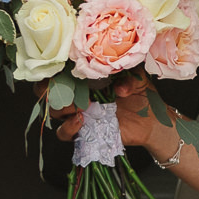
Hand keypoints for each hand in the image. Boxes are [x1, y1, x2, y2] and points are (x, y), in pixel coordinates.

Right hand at [46, 73, 168, 148]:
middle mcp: (78, 94)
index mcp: (85, 76)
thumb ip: (129, 76)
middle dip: (48, 88)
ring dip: (61, 107)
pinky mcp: (83, 131)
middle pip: (46, 91)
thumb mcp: (137, 78)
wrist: (152, 121)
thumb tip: (119, 87)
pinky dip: (68, 127)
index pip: (58, 70)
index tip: (56, 65)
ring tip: (81, 105)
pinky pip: (64, 133)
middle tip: (64, 88)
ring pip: (53, 111)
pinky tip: (81, 120)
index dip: (51, 67)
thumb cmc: (141, 94)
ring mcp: (78, 113)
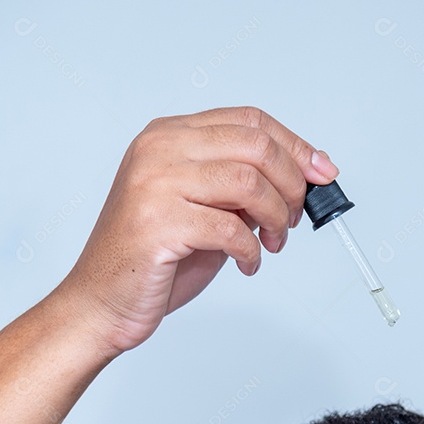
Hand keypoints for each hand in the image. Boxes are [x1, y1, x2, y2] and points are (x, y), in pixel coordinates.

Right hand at [51, 106, 338, 354]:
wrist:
- - -
● Task instructions: Copy out the whole listing exactly, and don't carry over any pictures.

● Completed task:
Hand keypoints for each hand in the image. Boxes are [x1, y1, x2, y2] and points are (x, y), in pixel coordinates.

Right hand at [46, 73, 168, 148]:
middle mcp: (78, 94)
index mcp: (85, 76)
thumb ip: (129, 76)
middle dip: (48, 88)
ring dip: (61, 107)
pinky mcp: (83, 131)
middle pip: (46, 91)
thumb mcp: (137, 78)
wrist: (152, 121)
thumb tip: (119, 87)
pinky dip: (68, 127)
index pip: (58, 70)
index tip: (56, 65)
ring tip: (81, 105)
pinky pip: (64, 133)
middle tip: (64, 88)
ring pip: (53, 111)
pinky tip: (81, 120)
index dip: (51, 67)
thumb cmc: (141, 94)
ring mcp: (78, 113)
Hand keypoints for each hand in the image. Boxes are [x1, y1, x2, y2] and points are (x, y), in pixel coordinates.

Right hand at [51, 106, 338, 354]:
wrist:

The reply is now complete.